◆ What you should do ◆
Drop the images, then output the listing exactly.

··· Given data

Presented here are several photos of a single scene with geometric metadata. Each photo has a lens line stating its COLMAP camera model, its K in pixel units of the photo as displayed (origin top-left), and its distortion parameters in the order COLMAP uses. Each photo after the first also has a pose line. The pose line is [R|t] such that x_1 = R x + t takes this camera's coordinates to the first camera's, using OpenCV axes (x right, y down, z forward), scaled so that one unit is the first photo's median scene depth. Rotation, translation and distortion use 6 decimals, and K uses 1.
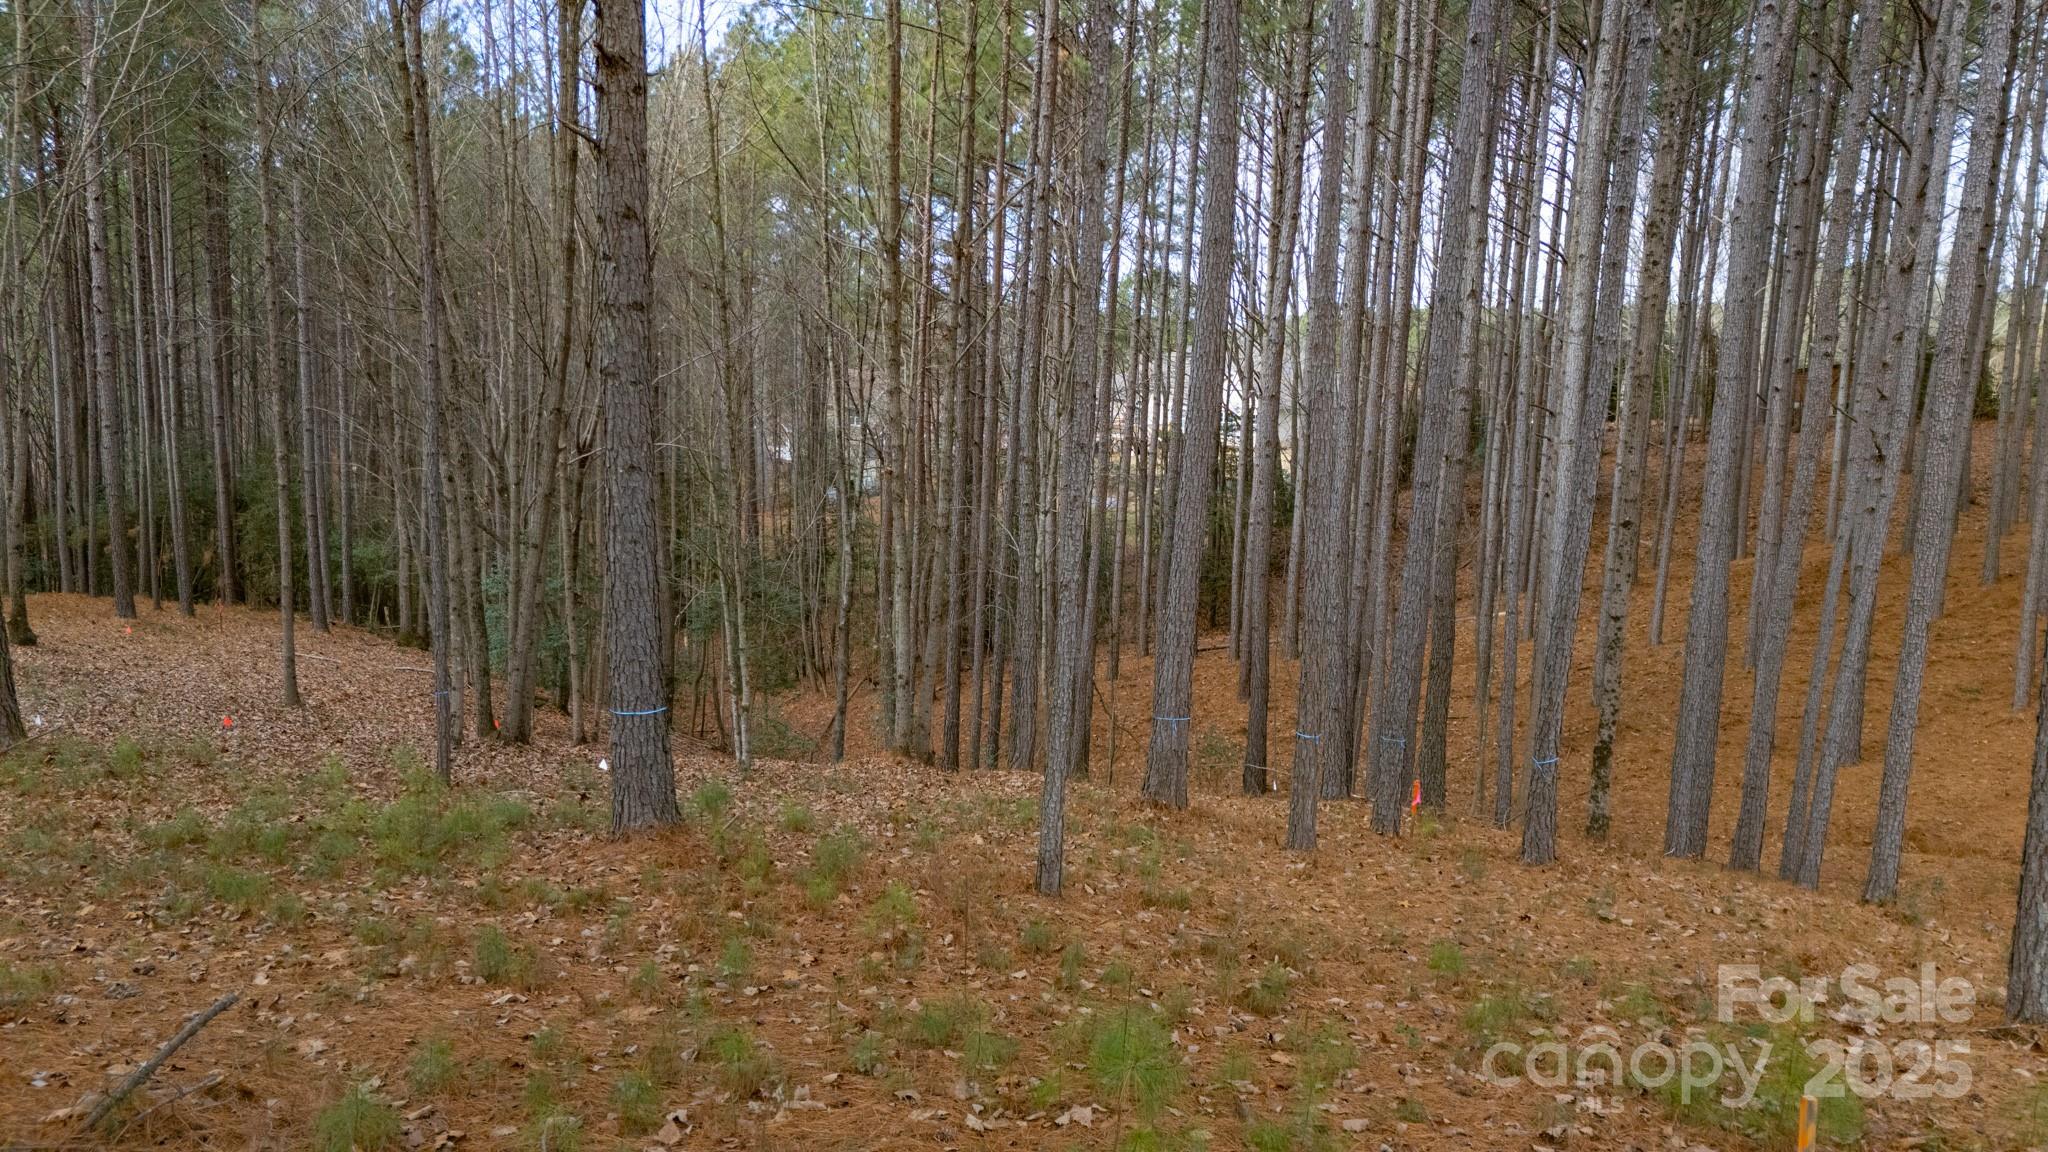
lens RADIAL K [[1580.1, 0, 1028.6], [0, 1580.1, 574.9], [0, 0, 1]] dist [0.044571, -0.006002]
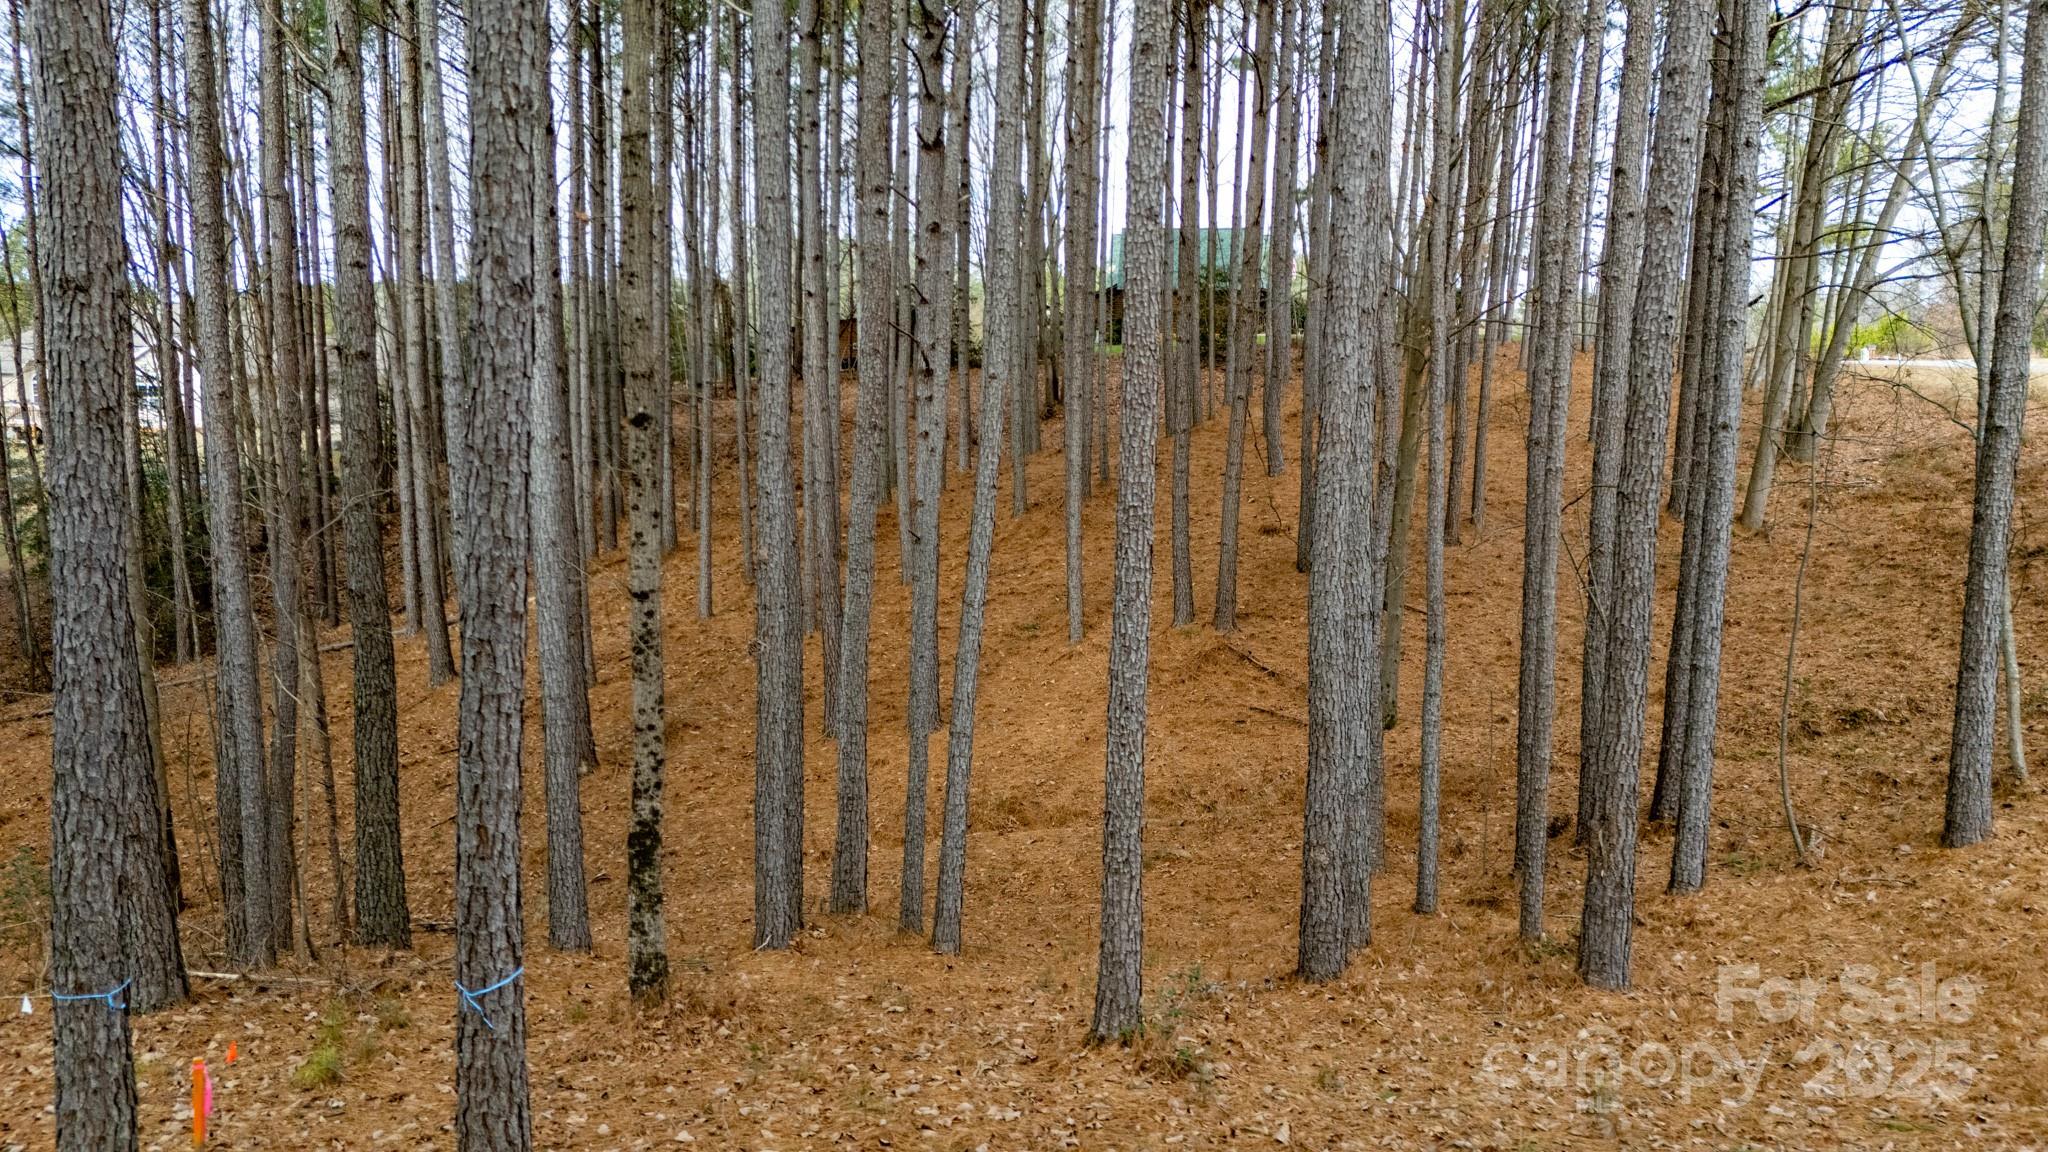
lens RADIAL K [[1580.1, 0, 1028.2], [0, 1580.1, 581.4], [0, 0, 1]] dist [0.044571, -0.006002]
pose [[0.830782, -0.106608, 0.546293, 0.102906], [0.098891, 0.994142, 0.043615, 0.006536], [-0.547743, 0.017789, 0.836458, 0.265084]]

······

◆ Response area ◆
Presented here are several photos of a single scene with geometric metadata. Each photo has a lens line stating its COLMAP camera model, its K in pixel units of the photo as displayed (origin top-left), and its distortion parameters in the order COLMAP uses. Each photo after the first also has a pose line. The pose line is [R|t] such that x_1 = R x + t takes this camera's coordinates to the first camera's, using OpenCV axes (x right, y down, z forward), scaled so that one unit is the first photo's median scene depth. Rotation, translation and distortion use 6 decimals, and K uses 1.
lens RADIAL K [[1580.1, 0, 1028.6], [0, 1580.1, 574.9], [0, 0, 1]] dist [0.044571, -0.006002]
lens RADIAL K [[1580.1, 0, 1028.2], [0, 1580.1, 581.4], [0, 0, 1]] dist [0.044571, -0.006002]
pose [[0.830782, -0.106608, 0.546293, 0.102906], [0.098891, 0.994142, 0.043615, 0.006536], [-0.547743, 0.017789, 0.836458, 0.265084]]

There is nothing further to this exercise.